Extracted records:
— START —
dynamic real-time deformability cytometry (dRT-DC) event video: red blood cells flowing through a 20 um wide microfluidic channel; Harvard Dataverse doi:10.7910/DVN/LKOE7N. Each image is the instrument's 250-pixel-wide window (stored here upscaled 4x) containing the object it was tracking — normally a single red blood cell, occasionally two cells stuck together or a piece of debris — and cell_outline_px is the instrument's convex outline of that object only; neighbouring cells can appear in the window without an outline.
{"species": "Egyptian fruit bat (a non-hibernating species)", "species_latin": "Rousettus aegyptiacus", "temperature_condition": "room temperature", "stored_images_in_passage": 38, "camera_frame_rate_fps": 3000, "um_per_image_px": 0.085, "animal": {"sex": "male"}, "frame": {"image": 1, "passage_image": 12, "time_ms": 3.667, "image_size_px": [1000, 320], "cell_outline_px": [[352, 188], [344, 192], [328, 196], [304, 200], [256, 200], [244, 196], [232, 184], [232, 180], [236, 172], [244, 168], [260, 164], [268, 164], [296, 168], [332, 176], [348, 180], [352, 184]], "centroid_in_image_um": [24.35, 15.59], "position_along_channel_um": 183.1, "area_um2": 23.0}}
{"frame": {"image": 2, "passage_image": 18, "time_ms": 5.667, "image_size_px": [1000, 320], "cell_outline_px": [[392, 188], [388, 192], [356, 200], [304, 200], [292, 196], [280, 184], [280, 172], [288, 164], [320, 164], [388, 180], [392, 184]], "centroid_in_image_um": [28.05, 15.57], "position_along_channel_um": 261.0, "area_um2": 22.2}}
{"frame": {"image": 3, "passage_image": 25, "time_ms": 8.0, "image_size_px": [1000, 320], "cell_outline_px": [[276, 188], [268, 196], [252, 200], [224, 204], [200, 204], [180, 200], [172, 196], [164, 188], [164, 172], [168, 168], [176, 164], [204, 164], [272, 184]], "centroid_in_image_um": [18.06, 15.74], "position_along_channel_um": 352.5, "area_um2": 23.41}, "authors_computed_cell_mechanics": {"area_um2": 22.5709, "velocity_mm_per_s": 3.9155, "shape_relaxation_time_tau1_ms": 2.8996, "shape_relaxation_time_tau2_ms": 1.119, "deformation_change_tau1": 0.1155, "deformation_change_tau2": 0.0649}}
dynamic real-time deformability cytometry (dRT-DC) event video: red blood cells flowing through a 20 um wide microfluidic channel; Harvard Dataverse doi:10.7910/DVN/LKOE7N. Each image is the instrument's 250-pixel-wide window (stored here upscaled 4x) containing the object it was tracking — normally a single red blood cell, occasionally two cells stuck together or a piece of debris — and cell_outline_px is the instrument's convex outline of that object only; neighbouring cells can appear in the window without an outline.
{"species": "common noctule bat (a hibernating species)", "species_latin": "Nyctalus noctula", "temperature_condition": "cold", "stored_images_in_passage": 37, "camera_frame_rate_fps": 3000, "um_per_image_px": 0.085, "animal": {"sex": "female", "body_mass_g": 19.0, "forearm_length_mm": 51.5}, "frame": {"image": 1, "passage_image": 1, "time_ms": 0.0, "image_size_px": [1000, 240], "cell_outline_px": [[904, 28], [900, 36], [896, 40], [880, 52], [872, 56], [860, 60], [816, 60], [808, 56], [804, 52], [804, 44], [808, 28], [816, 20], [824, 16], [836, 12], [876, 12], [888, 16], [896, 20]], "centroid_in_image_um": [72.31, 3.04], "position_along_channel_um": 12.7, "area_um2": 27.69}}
— END —
Take the entries above and transcribe them exactly.

◆ **SOLUTION TO THIS TASK**:
dynamic real-time deformability cytometry (dRT-DC) event video: red blood cells flowing through a 20 um wide microfluidic channel; Harvard Dataverse doi:10.7910/DVN/LKOE7N. Each image is the instrument's 250-pixel-wide window (stored here upscaled 4x) containing the object it was tracking — normally a single red blood cell, occasionally two cells stuck together or a piece of debris — and cell_outline_px is the instrument's convex outline of that object only; neighbouring cells can appear in the window without an outline.
{"species": "Egyptian fruit bat (a non-hibernating species)", "species_latin": "Rousettus aegyptiacus", "temperature_condition": "room temperature", "stored_images_in_passage": 38, "camera_frame_rate_fps": 3000, "um_per_image_px": 0.085, "animal": {"sex": "male"}, "frame": {"image": 1, "passage_image": 12, "time_ms": 3.667, "image_size_px": [1000, 320], "cell_outline_px": [[352, 188], [344, 192], [328, 196], [304, 200], [256, 200], [244, 196], [232, 184], [232, 180], [236, 172], [244, 168], [260, 164], [268, 164], [296, 168], [332, 176], [348, 180], [352, 184]], "centroid_in_image_um": [24.35, 15.59], "position_along_channel_um": 183.1, "area_um2": 23.0}}
{"frame": {"image": 2, "passage_image": 18, "time_ms": 5.667, "image_size_px": [1000, 320], "cell_outline_px": [[392, 188], [388, 192], [356, 200], [304, 200], [292, 196], [280, 184], [280, 172], [288, 164], [320, 164], [388, 180], [392, 184]], "centroid_in_image_um": [28.05, 15.57], "position_along_channel_um": 261.0, "area_um2": 22.2}}
{"frame": {"image": 3, "passage_image": 25, "time_ms": 8.0, "image_size_px": [1000, 320], "cell_outline_px": [[276, 188], [268, 196], [252, 200], [224, 204], [200, 204], [180, 200], [172, 196], [164, 188], [164, 172], [168, 168], [176, 164], [204, 164], [272, 184]], "centroid_in_image_um": [18.06, 15.74], "position_along_channel_um": 352.5, "area_um2": 23.41}, "authors_computed_cell_mechanics": {"area_um2": 22.5709, "velocity_mm_per_s": 3.9155, "shape_relaxation_time_tau1_ms": 2.8996, "shape_relaxation_time_tau2_ms": 1.119, "deformation_change_tau1": 0.1155, "deformation_change_tau2": 0.0649}}
dynamic real-time deformability cytometry (dRT-DC) event video: red blood cells flowing through a 20 um wide microfluidic channel; Harvard Dataverse doi:10.7910/DVN/LKOE7N. Each image is the instrument's 250-pixel-wide window (stored here upscaled 4x) containing the object it was tracking — normally a single red blood cell, occasionally two cells stuck together or a piece of debris — and cell_outline_px is the instrument's convex outline of that object only; neighbouring cells can appear in the window without an outline.
{"species": "common noctule bat (a hibernating species)", "species_latin": "Nyctalus noctula", "temperature_condition": "cold", "stored_images_in_passage": 37, "camera_frame_rate_fps": 3000, "um_per_image_px": 0.085, "animal": {"sex": "female", "body_mass_g": 19.0, "forearm_length_mm": 51.5}, "frame": {"image": 1, "passage_image": 1, "time_ms": 0.0, "image_size_px": [1000, 240], "cell_outline_px": [[904, 28], [900, 36], [896, 40], [880, 52], [872, 56], [860, 60], [816, 60], [808, 56], [804, 52], [804, 44], [808, 28], [816, 20], [824, 16], [836, 12], [876, 12], [888, 16], [896, 20]], "centroid_in_image_um": [72.31, 3.04], "position_along_channel_um": 12.7, "area_um2": 27.69}}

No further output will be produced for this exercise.